Turn the paragraph of the MaBloWriMo 23 post that begins "So what about the order of" into a short list that keeps its main facts.
═════ Selected excerpt ═════
MaBloWriMo 23: contradiction!

So, where are we? We assumed that $s_{n-2}$ is divisible by $M_n$ , but $M_n$ is not prime. We picked a divisor $q$ of $M_n$ and used it to define a group $X^*$ , and yesterday we showed that $\omega$ has order $2^n$ in $X^*$ . Today we’ll use this to derive a contradiction.

Recall that we picked $q$ so that $q^2 \leq M_n$ —we can always pick a divisor of $M_n$ that is less than (or equal to) the square root of $M_n$ . We then defined $X$ in terms of $q$ as

$X = \{ a + b\sqrt 3 \mid a, b \in \mathbb{Z}; 0 \leq a, b < q \}$ .

So how many elements are in the set $X$ ? That’s not too hard: there are $q$ choices for the coefficient $a$ , and $q$ choices for the coefficient $b$ ; each pair of choices gives a different element of $X$ , which therefore contains $q^2$ elements.

So what about the order of $X^*$ ? We got $X^*$ by throwing away elements from $X$ without an inverse. At least we know that $0$ doesn’t have an inverse. There might be more, depending on $q$ , but at least we can say that $|X^*| \leq q^2 - 1$ .

$\omega$ is in the group $X^*$ , and we showed that the order of an element cannot exceed the order of the group. But, check this out:

$|X^*| \leq q^2 - 1 \leq M_n - 1 < M_n + 1 = 2^n = |\omega|$

The order of the group $|X^*|$ is less than the order of $|\omega|$ ! This is a contradiction. So, our assumption that $M_n$ has a nontrivial divisor $q$ must be wrong— $M_n$ is prime!
═════ Material provided ═════
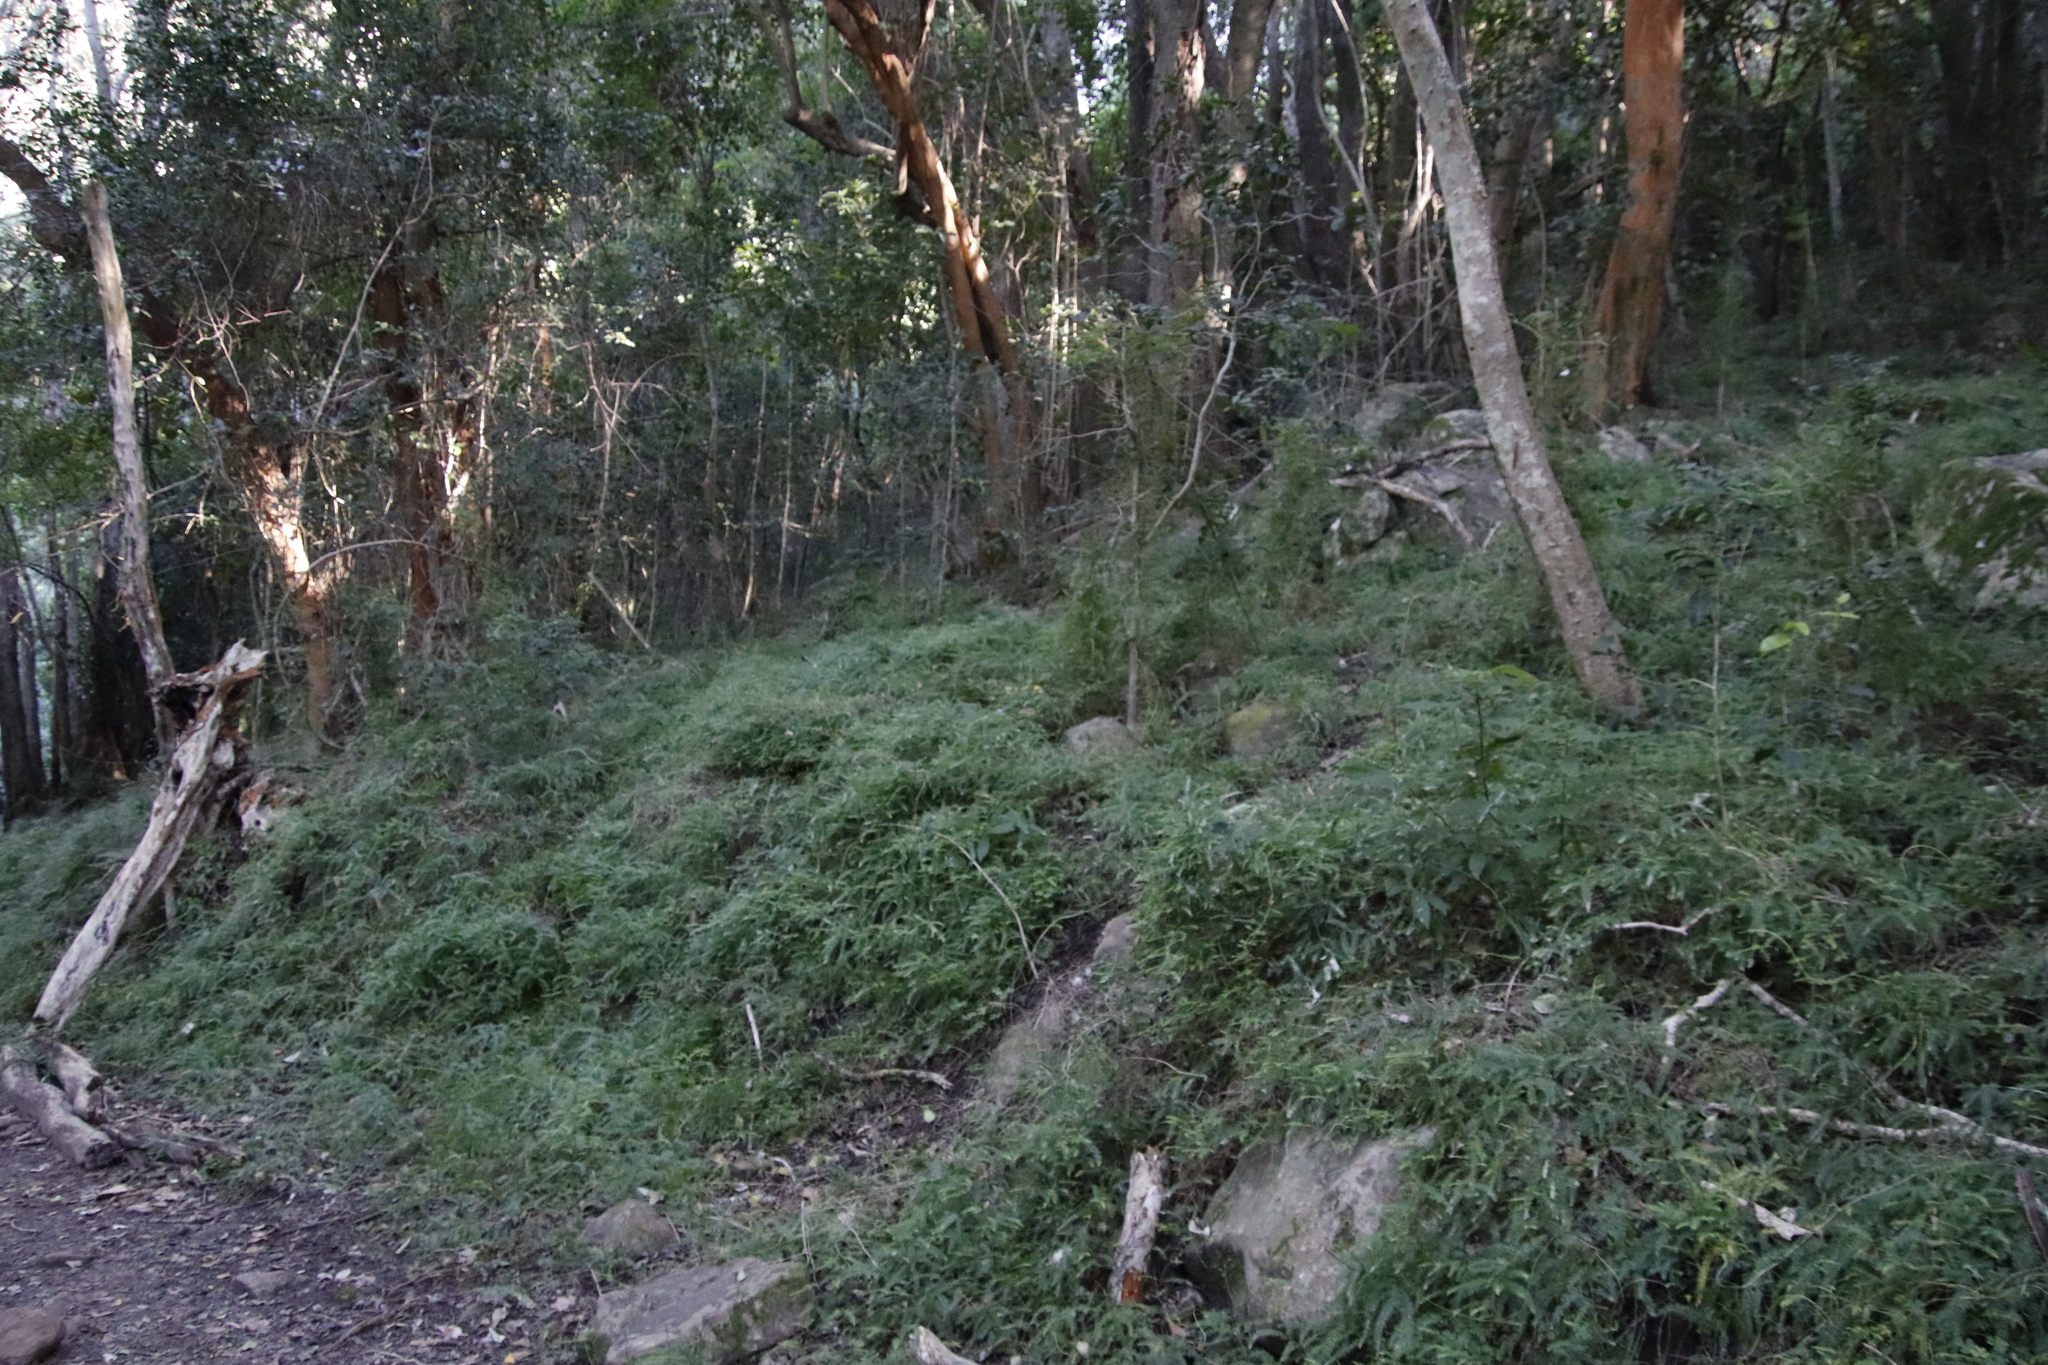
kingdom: Plantae
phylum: Tracheophyta
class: Liliopsida
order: Asparagales
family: Asparagaceae
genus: Asparagus
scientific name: Asparagus scandens
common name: Asparagus-fern
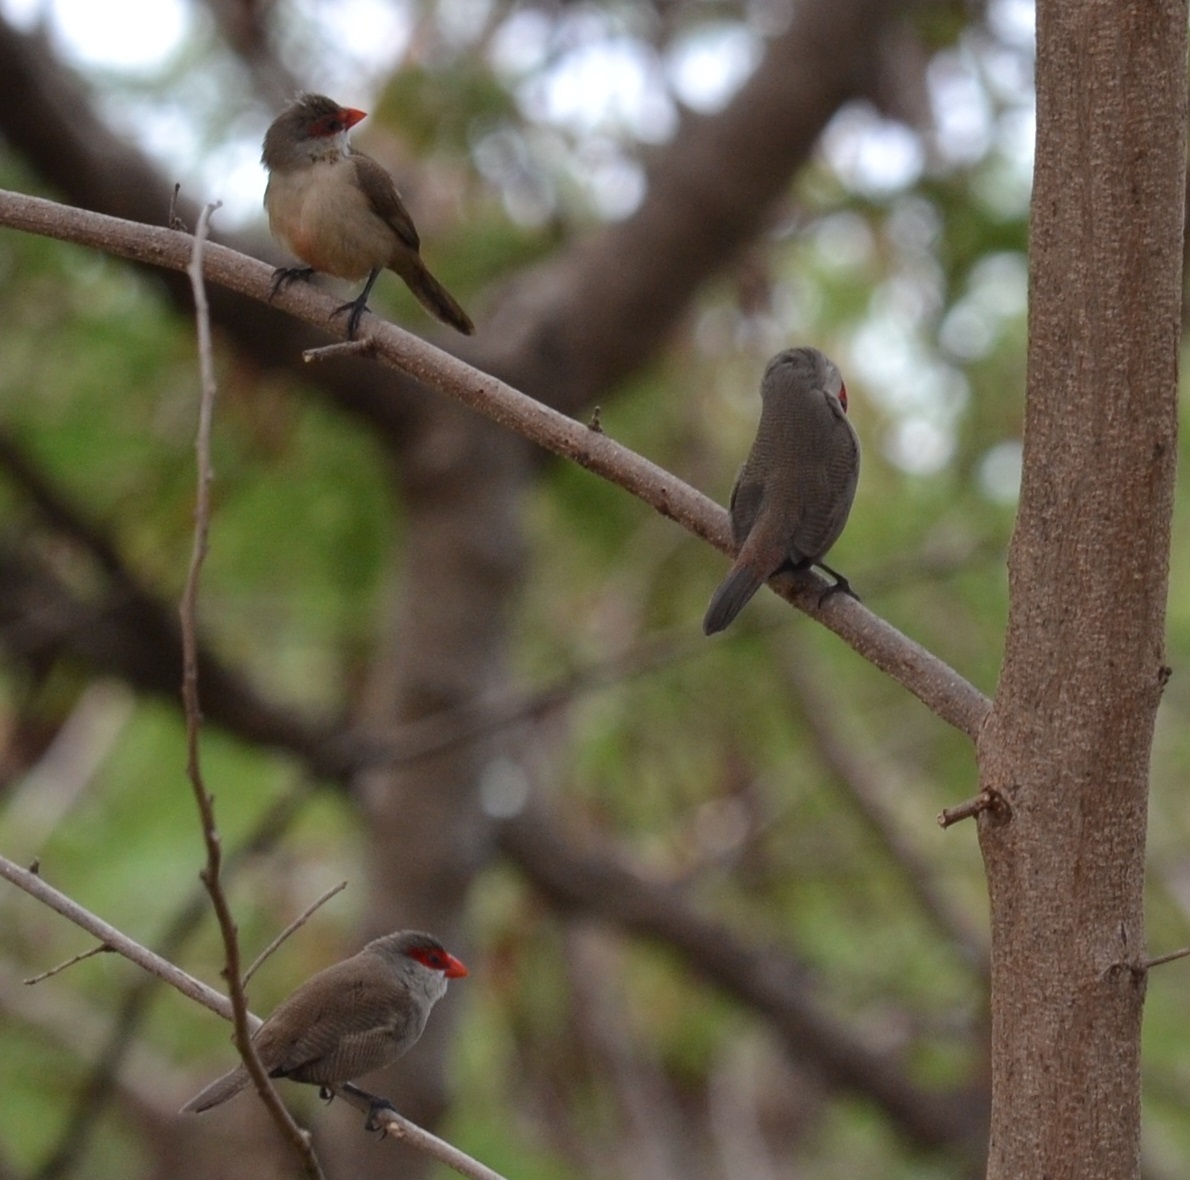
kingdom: Animalia
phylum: Chordata
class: Aves
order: Passeriformes
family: Estrildidae
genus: Estrilda
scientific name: Estrilda astrild
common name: Common waxbill
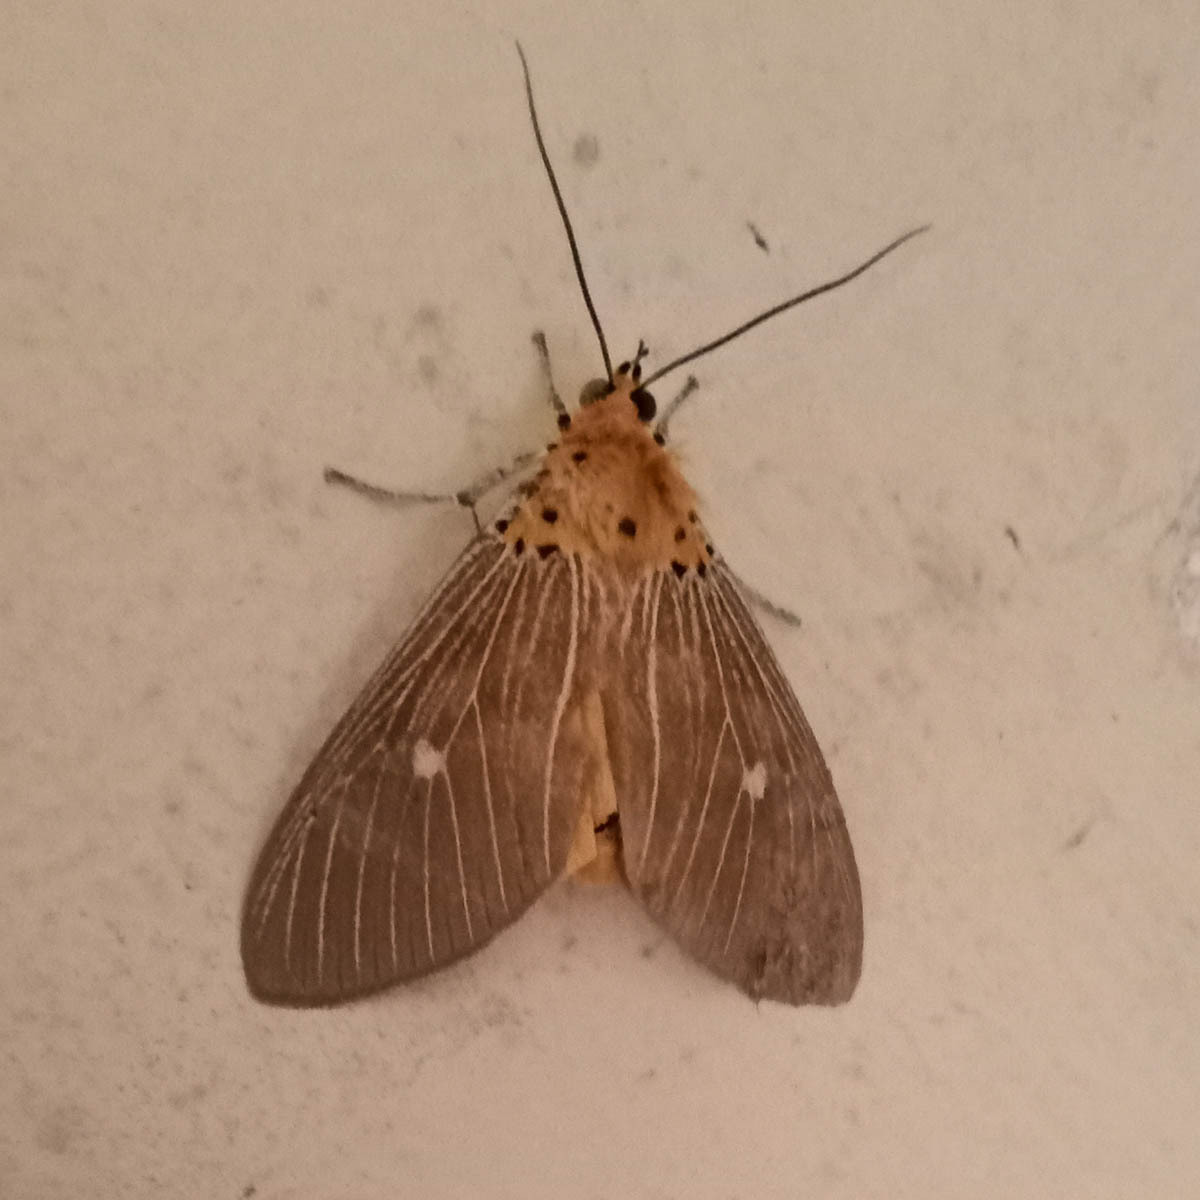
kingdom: Animalia
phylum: Arthropoda
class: Insecta
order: Lepidoptera
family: Erebidae
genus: Asota
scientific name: Asota caricae
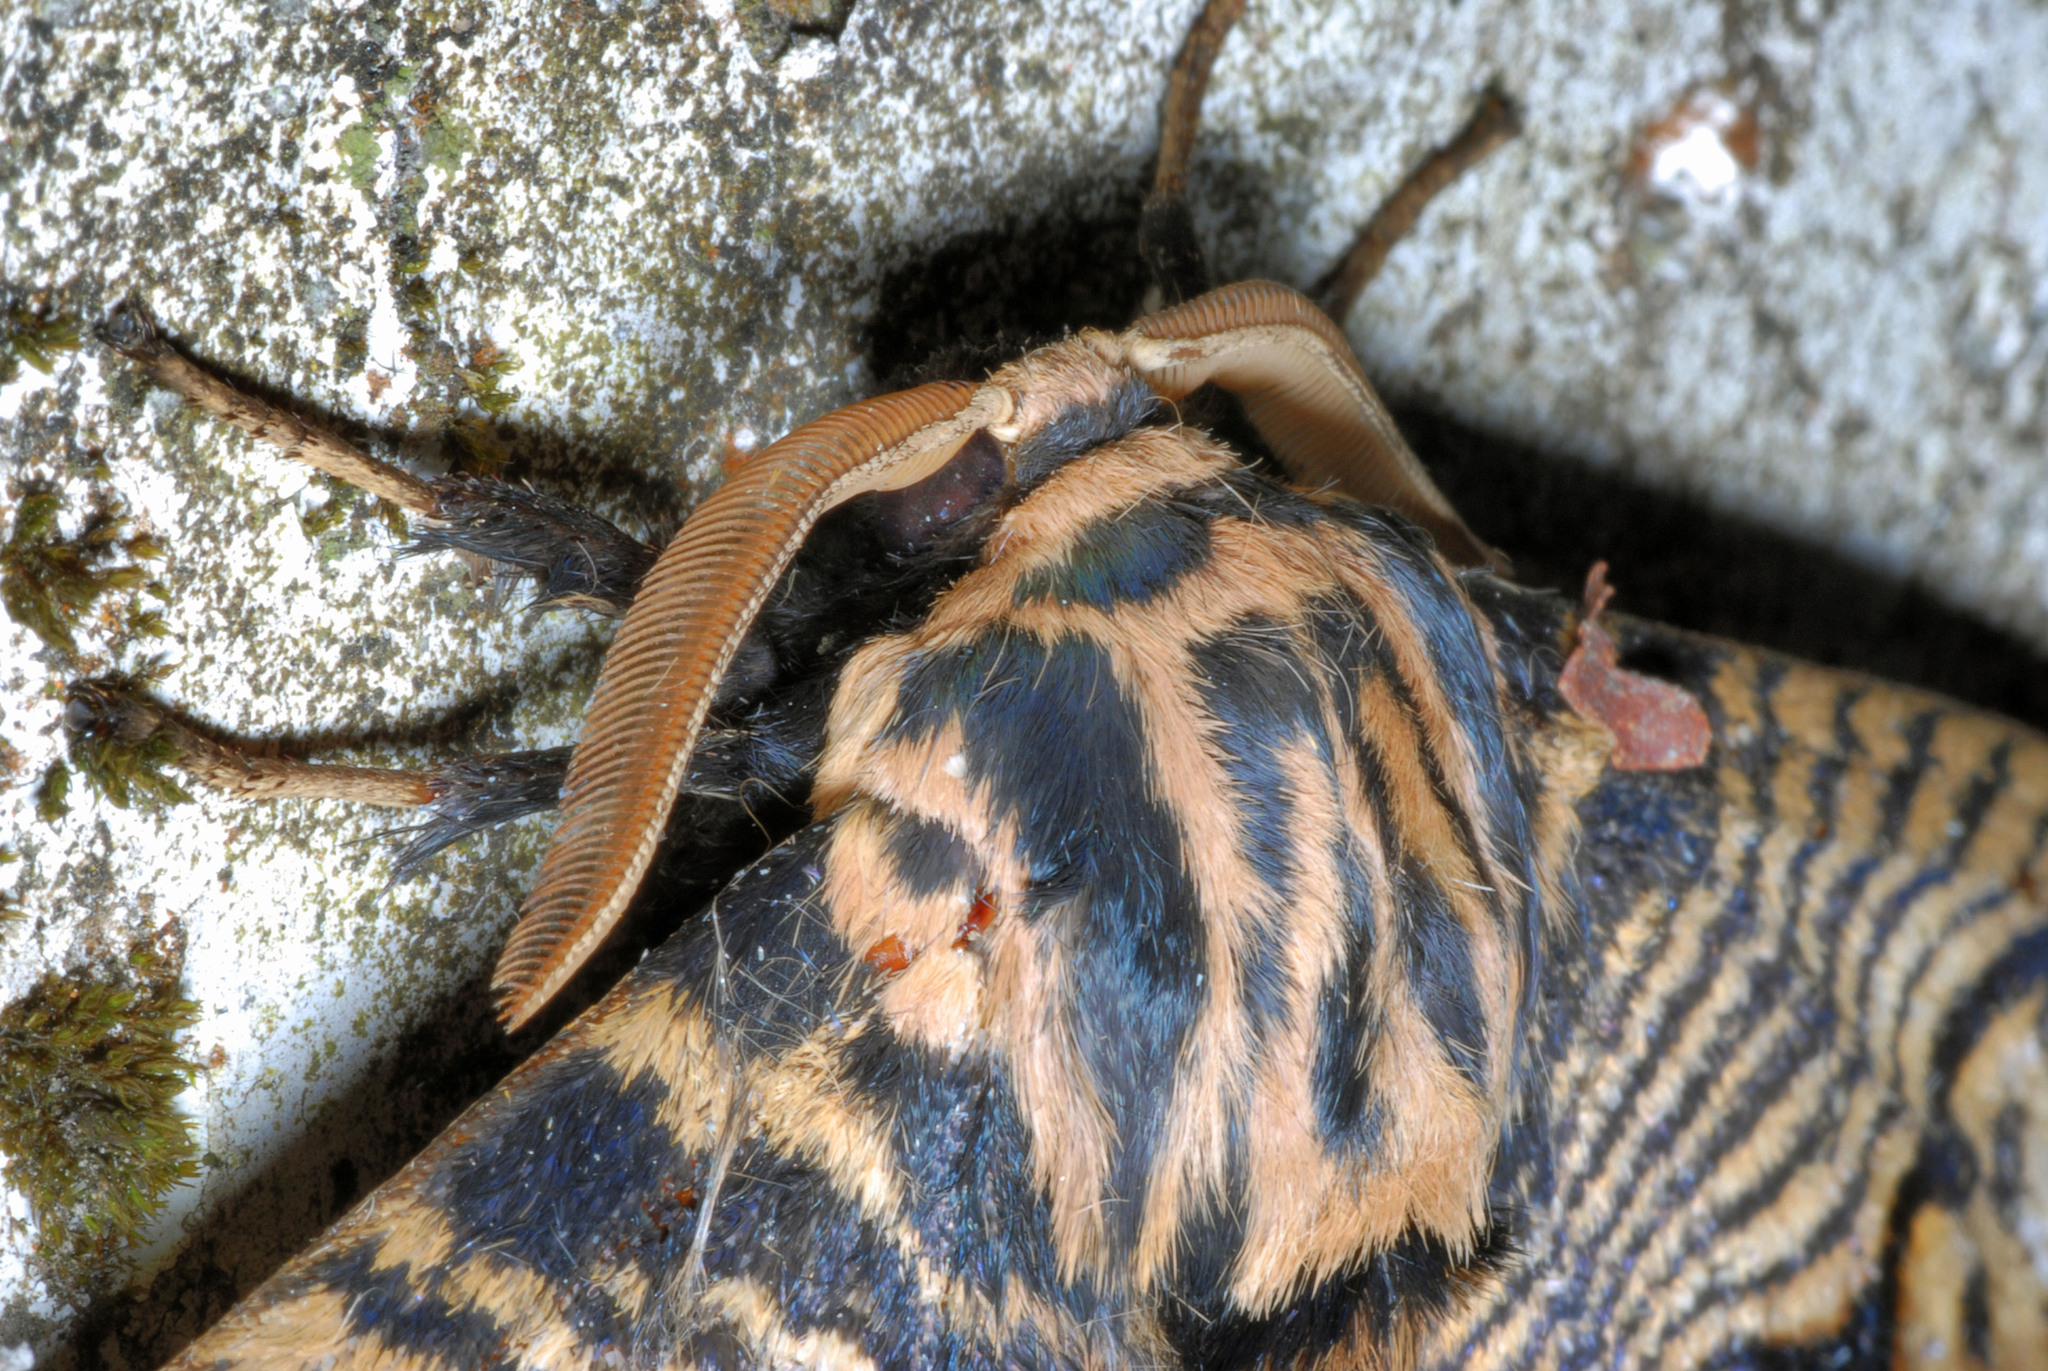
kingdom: Animalia
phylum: Arthropoda
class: Insecta
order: Lepidoptera
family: Brahmaeidae
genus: Brahmaea
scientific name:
═════
#### The output
- X* comes from X by removing the elements that have no inverse.
- 0 has no inverse, so it is always removed.
- Depending on q, other elements may be removed too.
- So the order of X* is at most q² − 1.